Consider the responses of both Jesus and Paul when your child is having a problem or difficult time.  Before you point out your child’s problem or difficult time, why not identify one or two of his/her strengths, or maybe acknowledge his/her progress first instead?  Talk about what your child has improved on recently, acknowledge his/her progress, and give him/her encouragement and recognition first. Avoid bringing up the negative sides of the child bluntly, which hinders the child from communicating any further. We need to carefully study Paul’s Epistles and the Lord’s communications in the Gospels to find more. 

The first thing we have to learn in communicating with people is to listen – be quick to hear, slow to speak, slow to wrath (Acts 1:19).  Don’t be so quick to wrath and speak, but ask and inquire first,  understand what is on one’s mind, and listen to what one’s problem is. Why do people have two ears but only one mouth? We are told to listen more and to talk less, but this is so hard for parents! 

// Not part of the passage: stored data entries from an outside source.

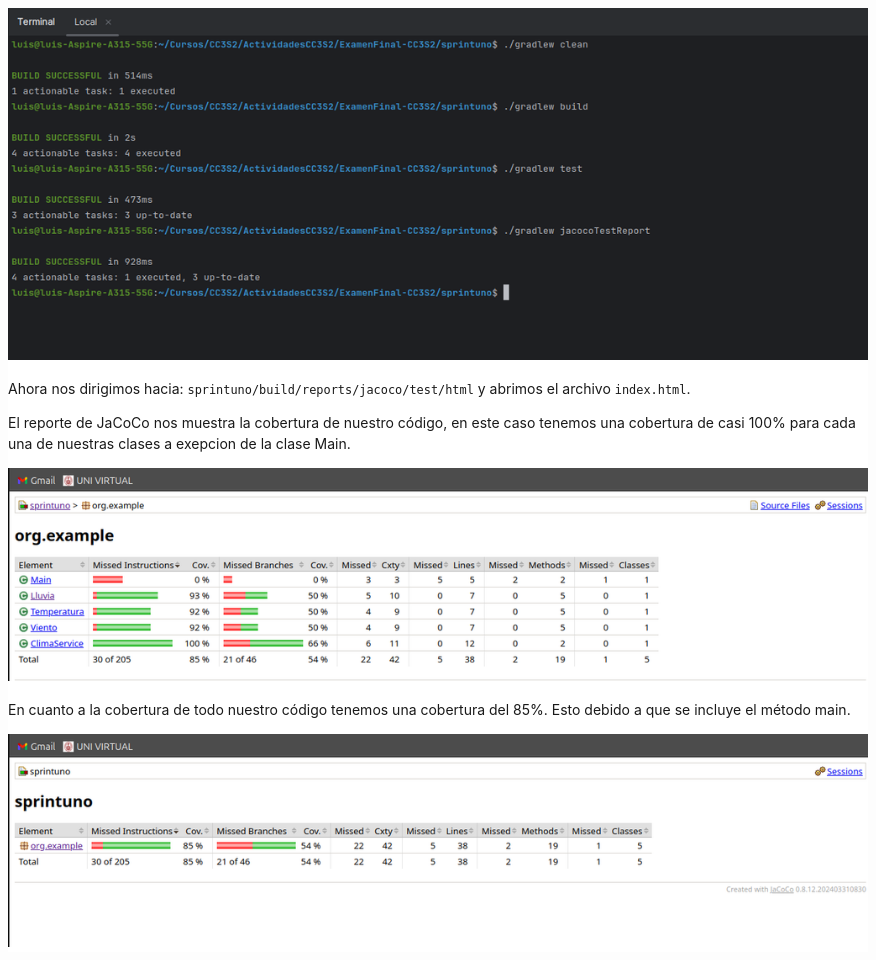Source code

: ![](./img/img7.png)

Ahora nos dirigimos hacia: `sprintuno/build/reports/jacoco/test/html` y abrimos el archivo `index.html`.

El reporte de JaCoCo nos muestra la cobertura de nuestro código, en este caso tenemos una cobertura de casi 100%
para cada una de nuestras clases a exepcion de la clase Main.

![](./img/img8.png)

En cuanto a la cobertura de todo nuestro código tenemos una cobertura del 85%. Esto debido a que se incluye el método main.

![](./img/img9.png)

Before we communicate with our children, can we first fellowship with the Lord, pray, stay in His presence, and think about what to say to our children?  Before we point out their problems, can we first point out their progress and tell them the points that deserve to be affirmed so that their hearts can be opened to share with us when we ask them to tell us their problems?  Once they share the problem with us, the problem is almost solved and we don’t need to point it out again.  These are  things we need to learn.